Article Text
Abstract
Aims and Objectives Ambulance services need to identify and prioritise patients with sepsis for early hospital assessment. We aimed to determine the accuracy of early warning scores alongside paramedic diagnostic impression to identify sepsis requiring urgent treatment.
Method and Design We undertook a retrospective diagnostic cohort study involving adult medical cases transported to hospital by emergency ambulance in 2019. We used routine ambulance service data to calculate 21 early warning scores and categorise paramedic diagnostic impressions as sepsis, infection, nonspecific presentation, or other presentation. We linked cases to hospital records and identified those meeting the sepsis-3 definition who received urgent treatment for sepsis (reference standard). Analysis determined the accuracy of strategies that combined early warning scores at varying thresholds for positivity with paramedic diagnostic impression.

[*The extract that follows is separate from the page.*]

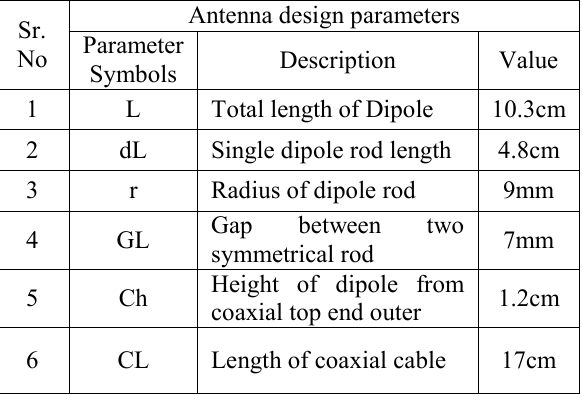
Figure 3: Proposed HFSS module of 3-Axis crossed dipole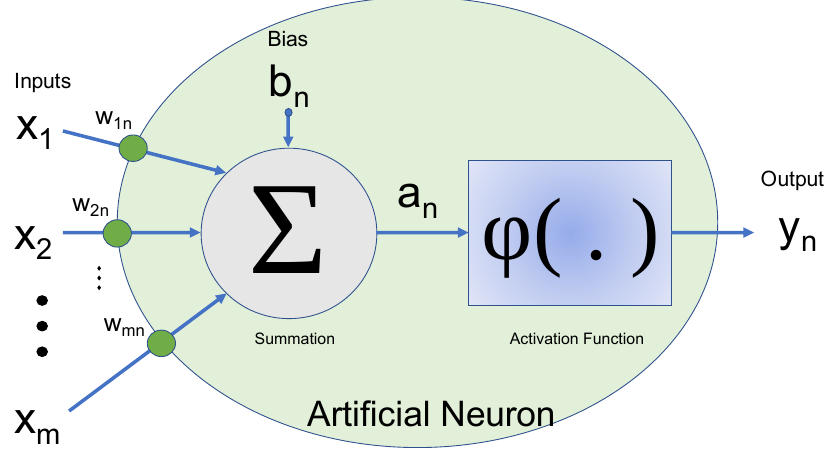
Figure 11. Artificial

Results and Conclusion We linked 12870/24955 (51.6%) cases and identified 348/12870 (2.7%) with a positive reference standard. None of the strategies provided high sensitivity (>0.80) with acceptable positive predictive value (>0.15). The National Early Warning Score, version 2 (NEWS2) provided combinations of sensitivity and specificity that were similar or superior to all other early warning scores. The area under the receiver operating characteristic curve for NEWS2 applied to patients with a diagnostic impression of sepsis or infection was 0.756 (95% confidence interval [CI] 0.729 to 0.783). NEWS2 thresholds of >4, >6 and >8 applied to patients with a diagnostic impression of sepsis or infection respectively provided sensitivities and positive predictive values (95% CI) of 0.522 (0.469 to 0.574) and 0.216 (0.189 to 0.245), 0.447 (0.395 to 0.499) and 0.274 (0.239 to 0.313), and 0.314 (0.268 to 0.365) and 0.333 (CI 0.284 to 0.386).
No strategy is ideal but using NEWS2 alongside paramedic diagnostic impression of infection or sepsis could identify one third to half of sepsis cases without prioritising unmanageable numbers. No other score provided clearly superior accuracy to NEWS2.